* _Extract to read_
****

# Traditional Bowhunters of Georgia 2011 Annual Banquet



## Jake Allen (Jul 8, 2011)

Come one, come all! 

Saturday, July 30

Kiwanis Club of Griffin
1025 South Hill St
Griffin, Ga 30224
770-227-9187

Businees Meeting kicks off at 3
Social/Yaking Time 4 to 6
Dinner @ 6 (Same folks who catered last year's feast)
7ish starts the formals and the drawing for the Traditional Archery Whitetail Hunt in Missouri.
Then the Raffle Drawings!

Chuck & Bobbie Evans have put alot of planning into this event. I am sure it will
be a right good time.
Lot's of cool stuff to win in the Raffle too.


Ya'll join us please.


----------



## maymolly (Jul 8, 2011)

Do you buy tickets ahead of time or at the door?


----------



## kennym (Jul 8, 2011)

Out of curiosity and if you don't mind, where in MO is the trad hunt?


----------



## Avid Archer (Jul 8, 2011)

Do you have to be a member of TBG to attend?


----------



## SOS (Jul 8, 2011)

Avid, 
You do not have to be a member to attend...but  obviously can't vote on things at the business meeting.  We hope (1) you will come to the banquet, and (2) join TBG.

Cheers, 
Steve


----------



## hogdgz (Jul 8, 2011)

Cant wait, its always a blast, and we love winning prizes.


----------



## dutchman (Jul 8, 2011)

maymolly said:


> Do you buy tickets ahead of time or at the door?



Let Jeff Kitchens know you're coming and how many tickets you need and you can pay at the door.


----------



## HATCHETBOWDAN (Jul 9, 2011)

Memphis Missouri.   Robinson Hunts.


----------



## kennym (Jul 9, 2011)

Thanks Dan!


----------



## Jake Allen (Jul 11, 2011)

Just a few weeks away. Man, this summer is flying by.


----------



## bownarrow (Jul 12, 2011)

...be deer season before you know it, startin to see some pretty nice velvet bucks


----------



## dutchman (Jul 12, 2011)

I'm currently trying to talk this certain woman into attending with me and knowing what the menu looks like could help me.

Any ideas?


----------



## TNGIRL (Jul 12, 2011)

dutchman said:


> I'm currently trying to talk this certain woman into attending with me and knowing what the menu looks like could help me.
> 
> Any ideas?



You are one sweet talking Georgia boy......she can't resist ya!!!!!
just kick it up a notch and I'll save ya'll a seat OK!!!???? And bring that sweet litle girl child iffin she's around toooooo!!!!!


----------



## Jake Allen (Jul 20, 2011)

BigJim sends 2 quivers for the raffle table! 
Thank you Jim.



Dan Masson, aka Oconee Dan sends this beautiful knife for
the raffle! 
Thanks Dan.


Since Dan was sending the raffle knife anyway, I decided 
buy this one from him. It's nice, and I am proud, Fits my
hand really good. I am looking forward to using it to
take apart a tasty, longbow killed animal.

****

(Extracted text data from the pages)
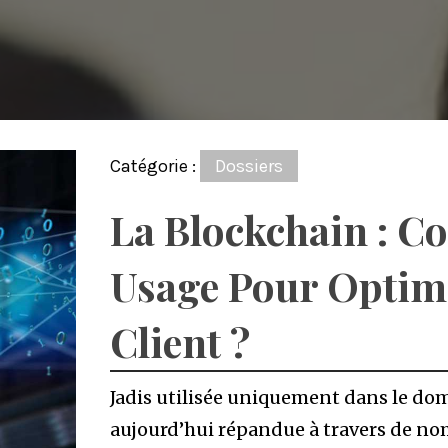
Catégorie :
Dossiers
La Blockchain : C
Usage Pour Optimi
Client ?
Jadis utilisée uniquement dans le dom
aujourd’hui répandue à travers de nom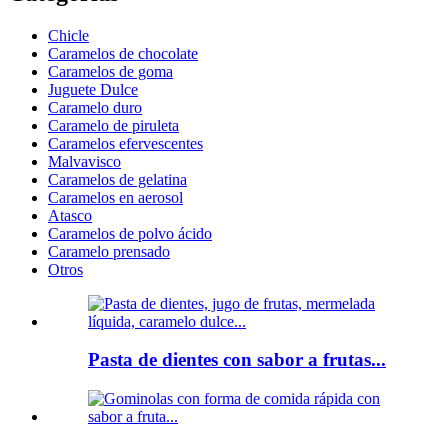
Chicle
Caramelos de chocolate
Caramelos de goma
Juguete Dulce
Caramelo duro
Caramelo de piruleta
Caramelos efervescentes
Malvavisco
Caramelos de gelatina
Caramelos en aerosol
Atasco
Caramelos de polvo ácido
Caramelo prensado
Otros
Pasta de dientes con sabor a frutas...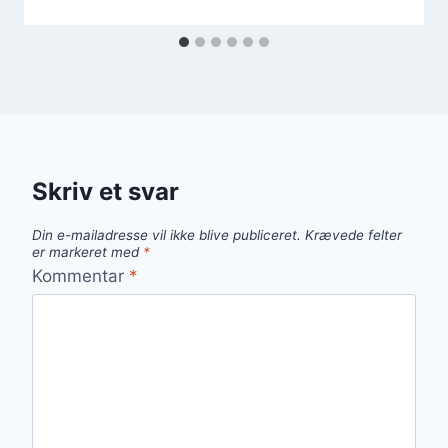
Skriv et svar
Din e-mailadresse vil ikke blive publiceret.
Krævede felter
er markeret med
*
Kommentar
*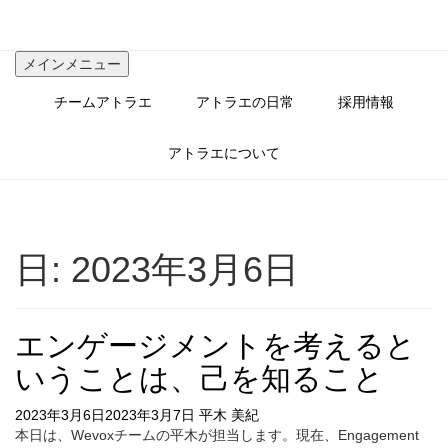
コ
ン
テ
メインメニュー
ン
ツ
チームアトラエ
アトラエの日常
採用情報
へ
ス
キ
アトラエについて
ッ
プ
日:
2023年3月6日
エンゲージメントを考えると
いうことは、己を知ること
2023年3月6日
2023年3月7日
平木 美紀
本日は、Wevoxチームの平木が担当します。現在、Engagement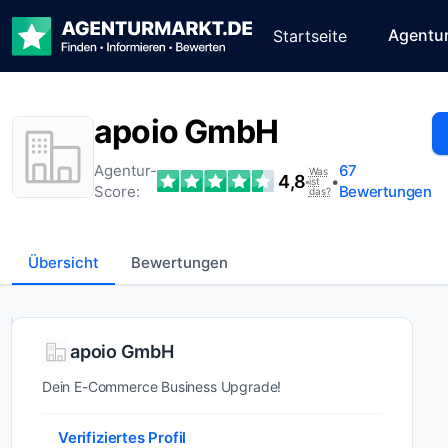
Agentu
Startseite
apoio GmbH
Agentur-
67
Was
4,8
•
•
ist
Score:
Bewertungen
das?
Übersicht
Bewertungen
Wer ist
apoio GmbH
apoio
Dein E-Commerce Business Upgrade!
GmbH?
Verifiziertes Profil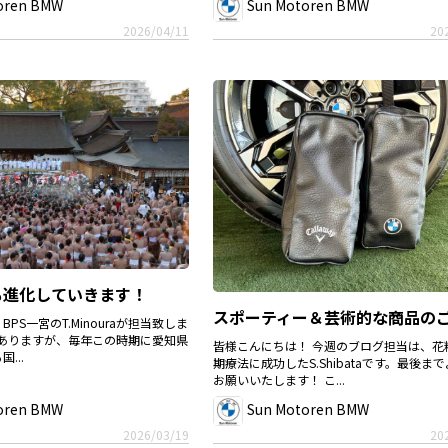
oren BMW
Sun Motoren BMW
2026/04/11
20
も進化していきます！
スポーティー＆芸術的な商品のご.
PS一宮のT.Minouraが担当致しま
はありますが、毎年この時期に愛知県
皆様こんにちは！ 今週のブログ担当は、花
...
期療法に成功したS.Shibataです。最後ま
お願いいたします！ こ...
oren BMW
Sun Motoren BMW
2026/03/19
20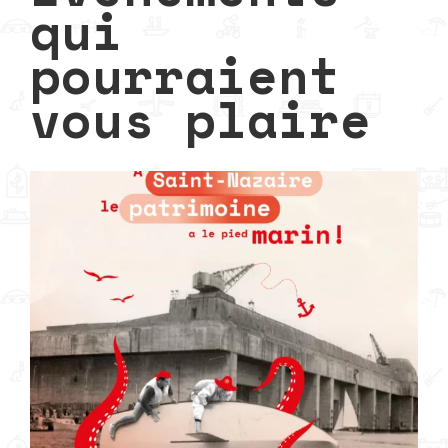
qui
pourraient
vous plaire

****

* _Using the information_
a - Answer these questions about the banquet thread:
(i) At what time does the business meeting start?
(ii) Where in Missouri is the traditional archery hunt, according to HATCHETBOWDAN?
(iii) What did BigJim send for the raffle table?
b - Can you extend the forum thread about the 2011 banquet beyond its last sentence?

* _Responses by item number_
a -
(i) At 3.
(ii) Memphis, Missouri (Robinson Hunts).
(iii) Two quivers.

b -
Unfortunately, because of other committments and the
need to eat, Jim and Dan will not be able to attend  the
banquet this year. Mighty good of both of them to support TBG.


----------



## Jeff Kitchens (Jul 20, 2011)

Dutchman I have been trying to find out what's on the menu. If I do I will post it.


----------



## dutchman (Jul 20, 2011)

Thanks, Jeff. If the menu doesn't suit her, I'll take her to the Waffle House...put me down for two tickets...


----------



## hogdgz (Jul 20, 2011)

Very nice of Jim to donate them quivers and Dan to donate the awesome knife. We shure do have some good supporters of TBG.


----------



## dutchman (Jul 25, 2011)

This thing is Saturday!


----------



## HATCHETBOWDAN (Jul 25, 2011)

*Banquet*

I was told we will have Pork loin peppered,Fried chicken,squash cassarol,brocilli cassarol,greenbeans,salad and various desserts. Im sure I forgot somthing. Sounds like a menu from the old HEE HAW show for those old enough to remeber. YUM YUM.


----------



## hogdgz (Jul 25, 2011)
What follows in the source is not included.